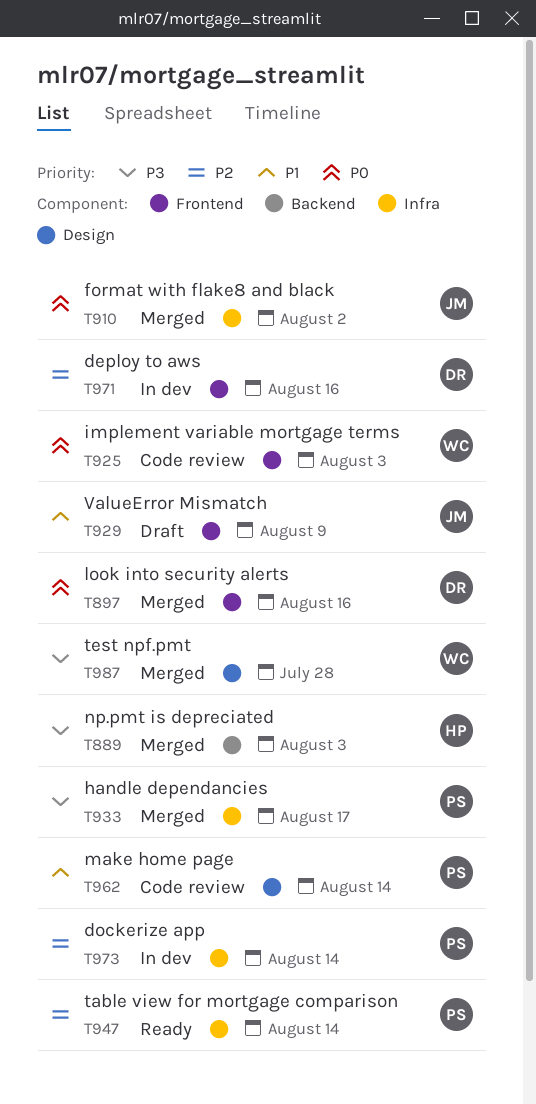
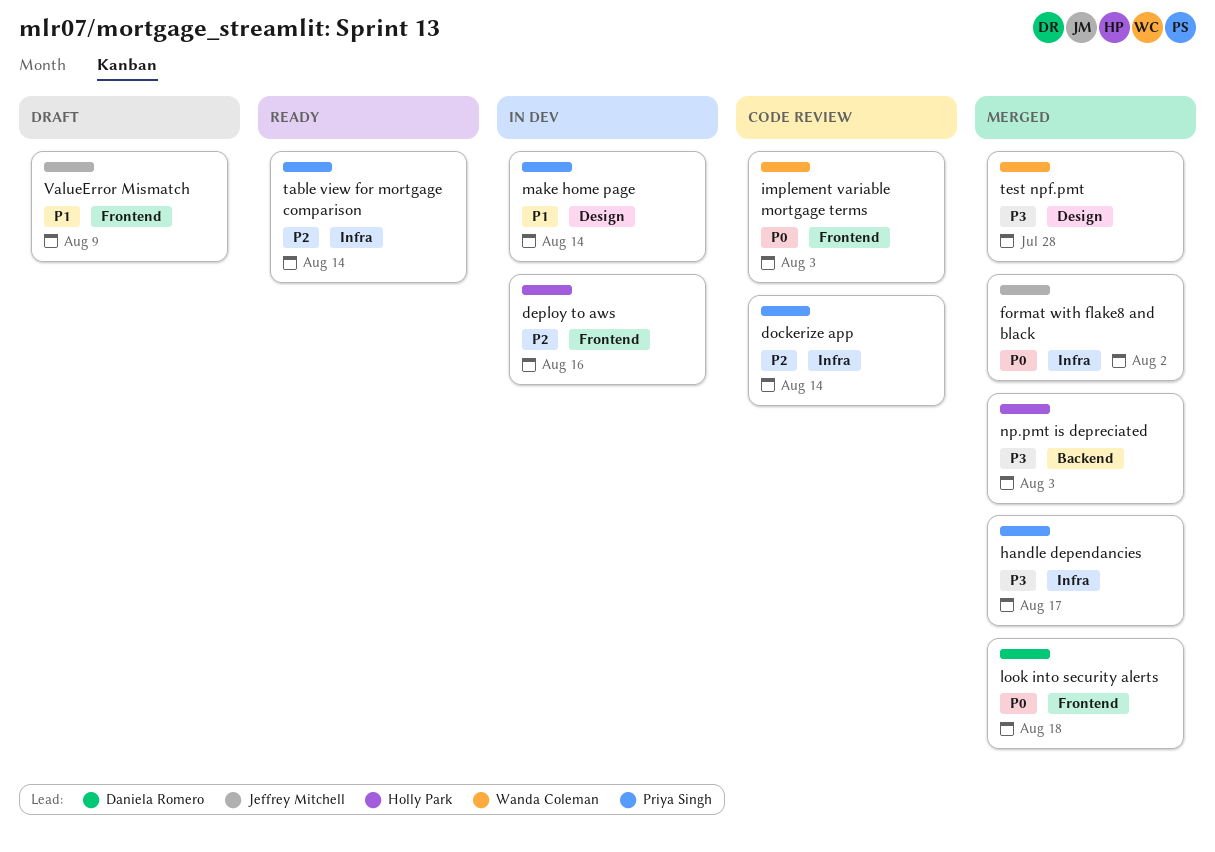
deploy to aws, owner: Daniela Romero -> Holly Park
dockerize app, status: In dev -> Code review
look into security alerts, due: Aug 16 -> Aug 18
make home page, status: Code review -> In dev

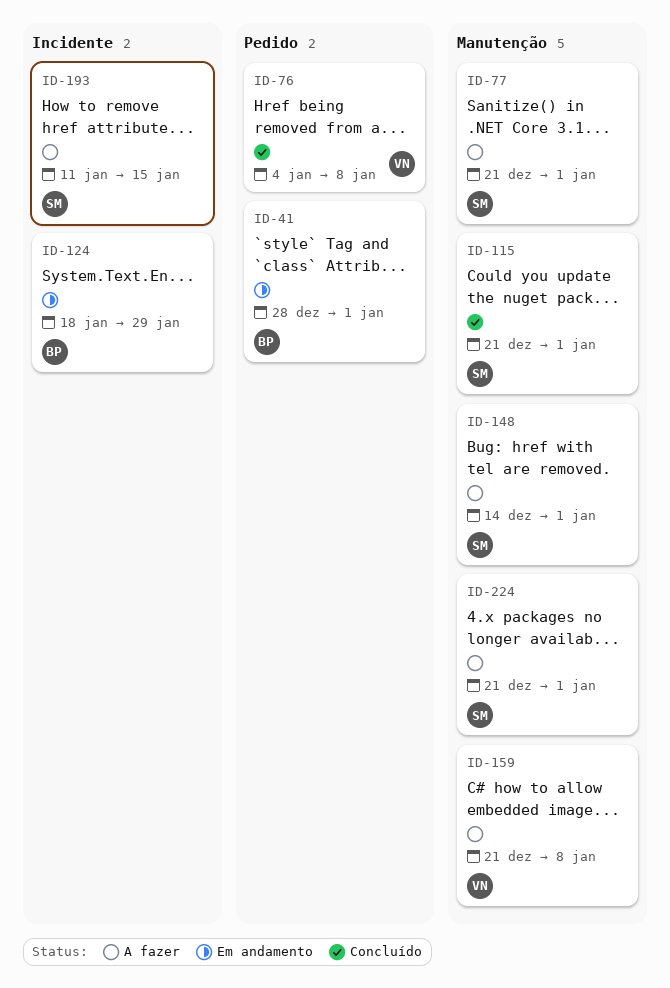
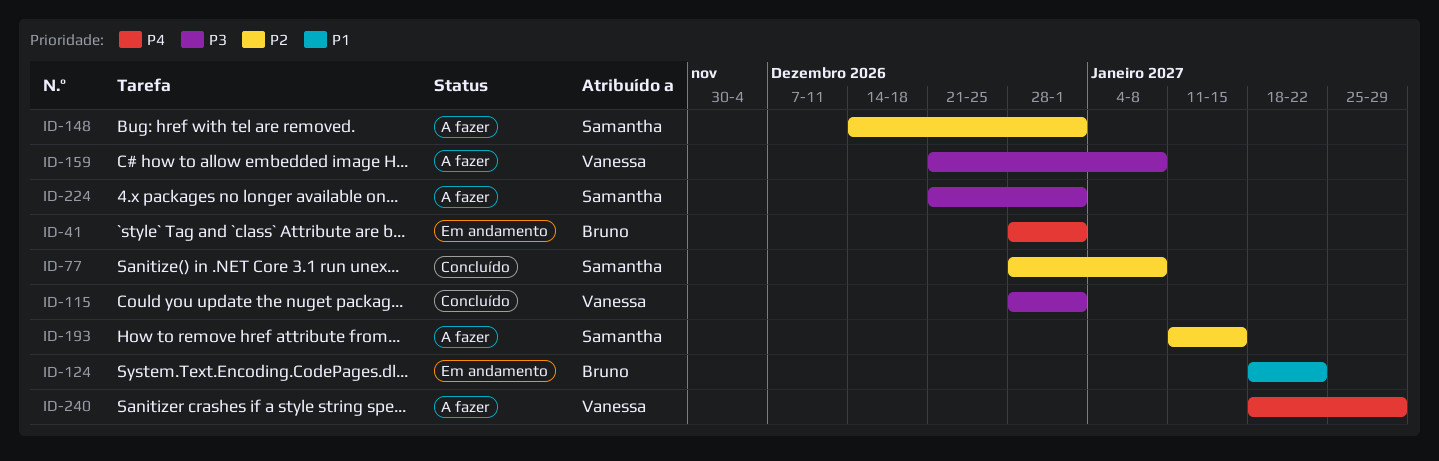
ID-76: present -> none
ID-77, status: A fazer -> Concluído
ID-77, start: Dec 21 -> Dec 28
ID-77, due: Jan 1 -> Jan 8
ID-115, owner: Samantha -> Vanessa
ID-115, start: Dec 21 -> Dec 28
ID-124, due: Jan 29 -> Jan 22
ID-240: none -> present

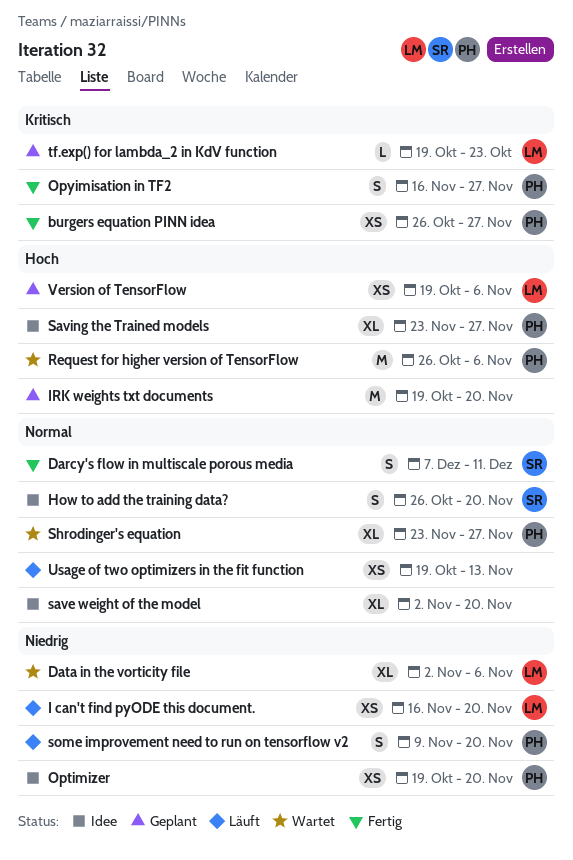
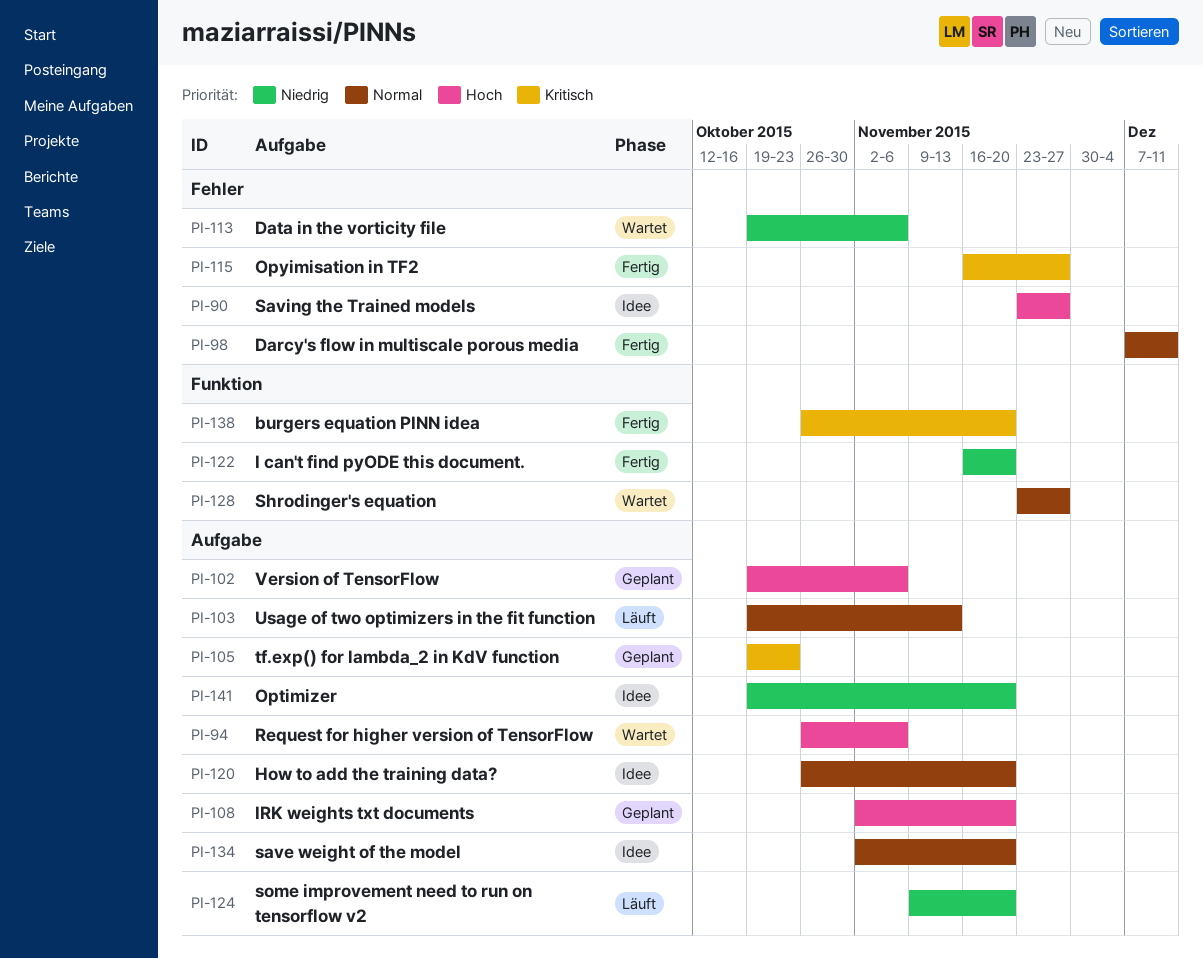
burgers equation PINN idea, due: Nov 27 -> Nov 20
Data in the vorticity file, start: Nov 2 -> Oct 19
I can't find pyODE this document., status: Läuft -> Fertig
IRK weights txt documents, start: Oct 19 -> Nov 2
===============
Task goal: Whatever lies between the first line of the data and the line holding "Data in the", inclusive, should be repeated exactly, apart from the pictures.

Exercise answer:
deploy to aws, owner: Daniela Romero -> Holly Park
dockerize app, status: In dev -> Code review
look into security alerts, due: Aug 16 -> Aug 18
make home page, status: Code review -> In dev

ID-76: present -> none
ID-77, status: A fazer -> Concluído
ID-77, start: Dec 21 -> Dec 28
ID-77, due: Jan 1 -> Jan 8
ID-115, owner: Samantha -> Vanessa
ID-115, start: Dec 21 -> Dec 28
ID-124, due: Jan 29 -> Jan 22
ID-240: none -> present

burgers equation PINN idea, due: Nov 27 -> Nov 20
Data in the vorticity file, start: Nov 2 -> Oct 19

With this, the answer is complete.